Note that my code has functions to convert from your format to json and back. When you look at the code, make sure you open the console, also, you have a few samples of more complex 'trees' commented out, you can try them as well.
// var tree = [1, [2, [4], [5]], [3]];
var tree = [1, [2, [4]],
[3]
];
// var tree = [1, [2, [4, [5, [6,[7]]]]], [3]];
var zipTree = _.partial(_.zipObject, ['root', 'left', 'right']);
var toTree = _.flow(zipTree, _.partial(_.pick, _, _.identity));
function toTreeRecurse(data) {
var result = toTree(data);
if (_.isArray(result.left)) {
result.left = toTreeRecurse(result.left);
}
if (_.isArray(result.right)) {
result.right = toTreeRecurse(result.right);
}
return (result);
}
function toArrayRecurse(tree) {
var result = [tree.root];
if (tree.left) {
result.push(toArrayRecurse(tree.left));
}
if (tree.right) {
result.push(toArrayRecurse(tree.right));
}
return (result);
}
function findValueParent(tree, value) {
if (!tree) {
return (null);
}
var result;
if (_.get(tree, 'left.root') === value) {
return (tree);
} else if (_.get(tree, 'right.root') === value) {
return (tree);
} else if (result = findValueParent(tree.left, value)) {
return (result);
} else if (result = findValueParent(tree.right, value)) {
return (result);
} else {
return (null);
}
}
function setRoot(tree, value) {
var rootParent = findValueParent(tree, value);
var newRoot;
if (rootParent) {
var fromSide, toSide;
if (findValueParent(tree.left, value) || (_.get(tree, 'left.root') === value)) {
fromSide = 'left';
toSide = 'right';
} else if (findValueParent(tree.right, value) || (_.get(tree, 'right.root') === value)) {
fromSide = 'right';
toSide = 'left';
}
newRoot = _.get(rootParent, fromSide);
if (_.get(newRoot, toSide)) {
_.set(rootParent, fromSide, _.get(newRoot, toSide));
} else {
delete rootParent[fromSide];
}
_.set(newRoot, toSide, tree);
return (newRoot);
} else {
console.log('value does not exist');
return (null);
}
}
console.log('original: ', JSON.stringify(tree));
console.log('original as json tree: ', JSON.stringify(toTreeRecurse(tree)));
console.log('setting root to 2: ', JSON.stringify(toArrayRecurse(setRoot(toTreeRecurse(tree), 2))));
console.log('setting root to 4: ', JSON.stringify(toArrayRecurse(setRoot(toTreeRecurse(tree), 4))));
<script src="https://cdnjs.cloudflare.com/ajax/libs/lodash.js/3.10.1/lodash.min.js"></script>
<div>Demo, make sure you open the devtools to see the console print</div>
I don't believe there is a way to do this exclusively with arrays. Linked lists are definetly better suited for your issue.

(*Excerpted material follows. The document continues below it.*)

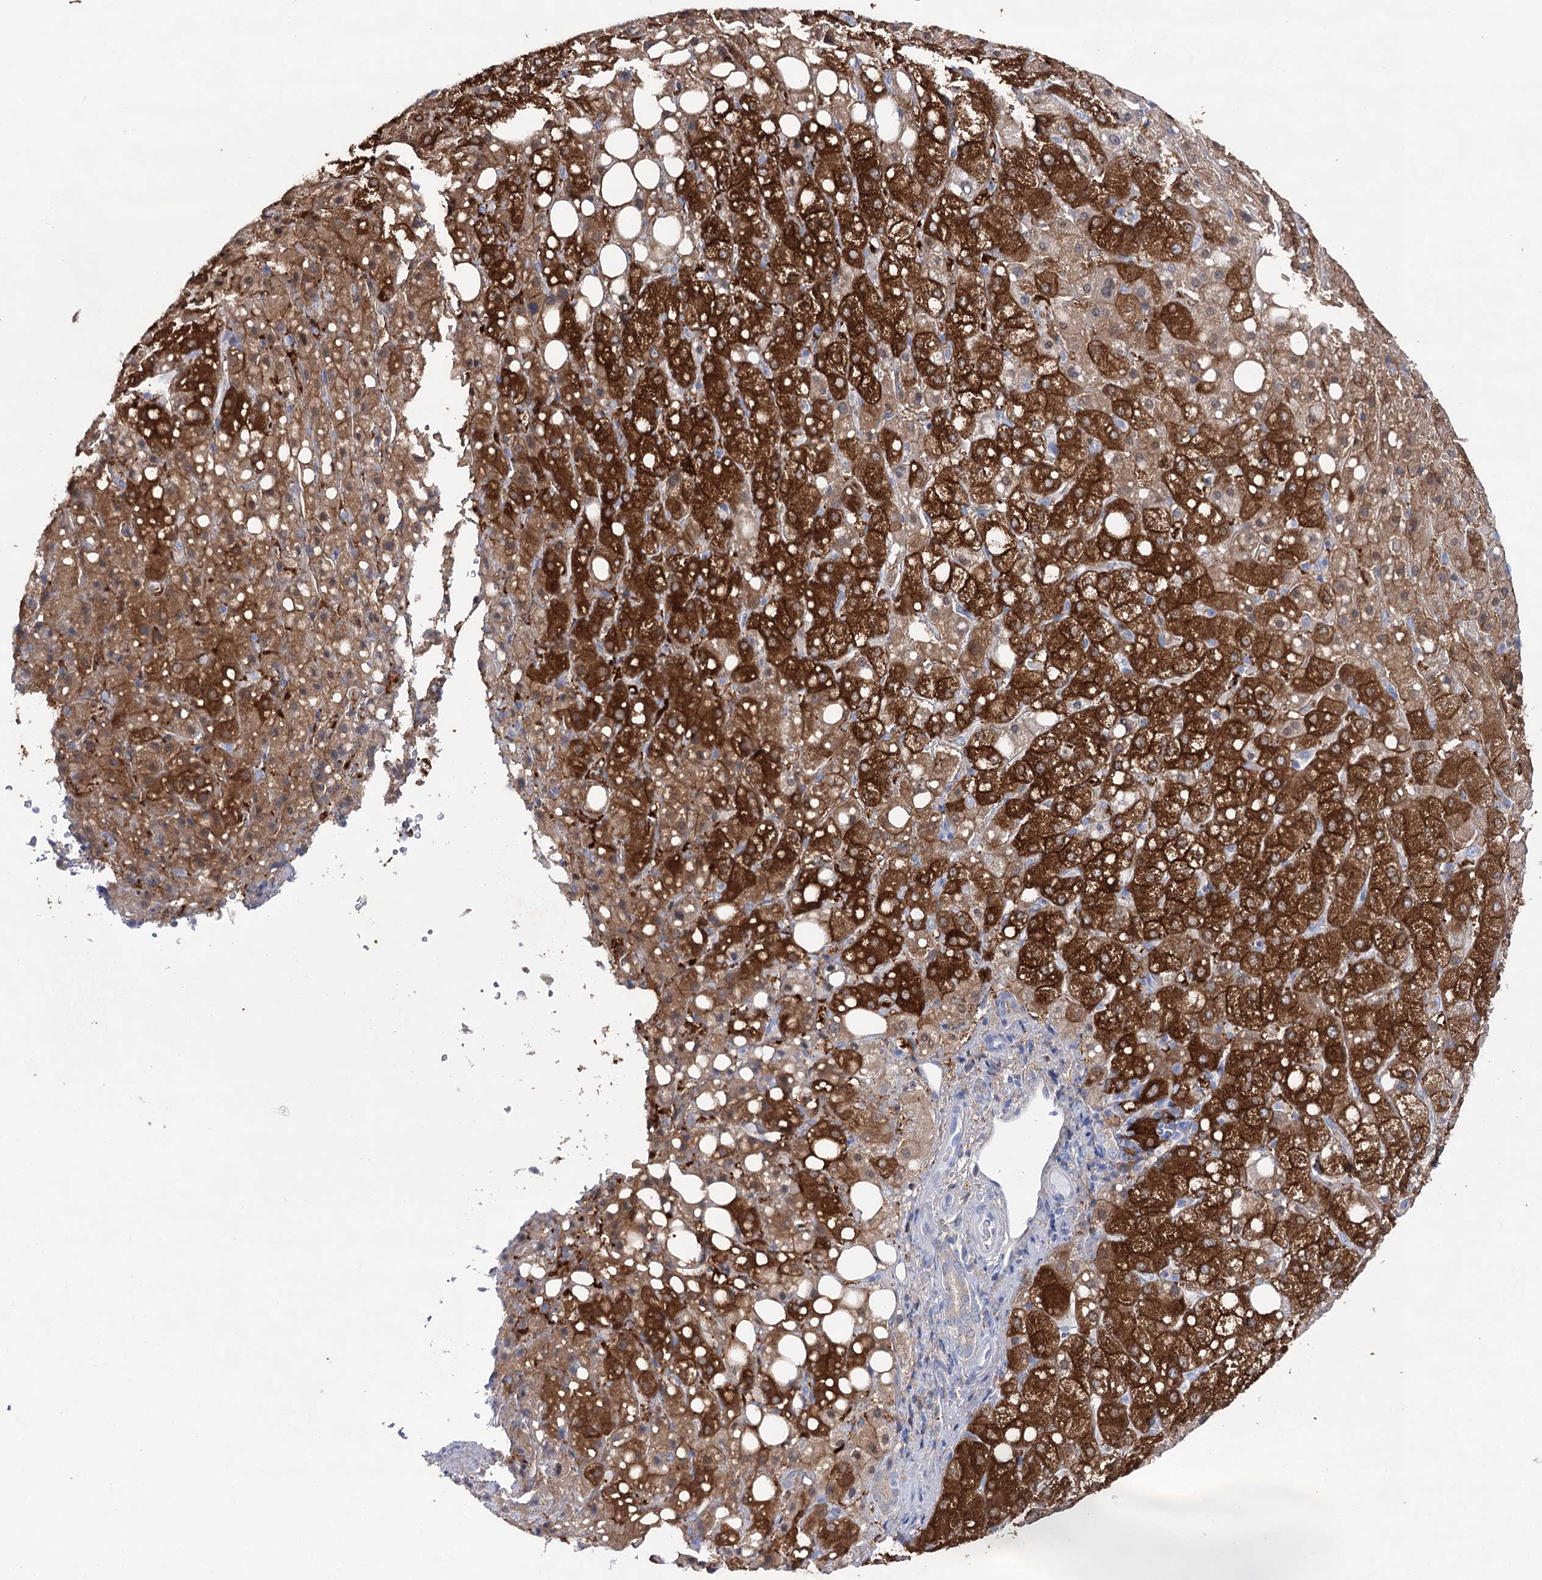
{"staining": {"intensity": "strong", "quantity": ">75%", "location": "cytoplasmic/membranous"}, "tissue": "liver cancer", "cell_type": "Tumor cells", "image_type": "cancer", "snomed": [{"axis": "morphology", "description": "Carcinoma, Hepatocellular, NOS"}, {"axis": "topography", "description": "Liver"}], "caption": "Immunohistochemistry photomicrograph of neoplastic tissue: liver cancer stained using IHC exhibits high levels of strong protein expression localized specifically in the cytoplasmic/membranous of tumor cells, appearing as a cytoplasmic/membranous brown color.", "gene": "UGDH", "patient": {"sex": "male", "age": 80}}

So if you can only accept arrays as an input, you could do the following:
Convert your input array into a linked list.
Use the replaceRootNode function you provided to replace the node.
Convert linked list back to array.
Here is a code example I made to convert the array:
var arr = [2, [1, [3]], [4]];
var tree = {
root: null
};
arrayToList(arr, tree);
console.log(tree);
function arrayToList(array, tree){
var node = {
data: array[0],
left: null,
right: null
};
if (tree.root == null) {
tree.root = node;
}
if(array[1] instanceof Array) {
node.left = arrayToList(array[1], tree);
} else {
node.left = array[1];
}
if(array[2] instanceof Array) {
node.right = arrayToList(array[2], tree);
} else {
node.right = array[2];
}
return node;
}
Fiddle (output in console).
I'm using a Postorder traversing of the tree, which is Left > Right > Root. So it will output your trees mirrored compared to your examples above.
If you prefer to visit the right node first, you can do this simple edit: Fiddle. Though you typically always visit Left before Right.
Anyway, then you can replace your root node with your function (haven't tried it).
Then, you can do a similar function to convert the Re-arranged tree back into an array.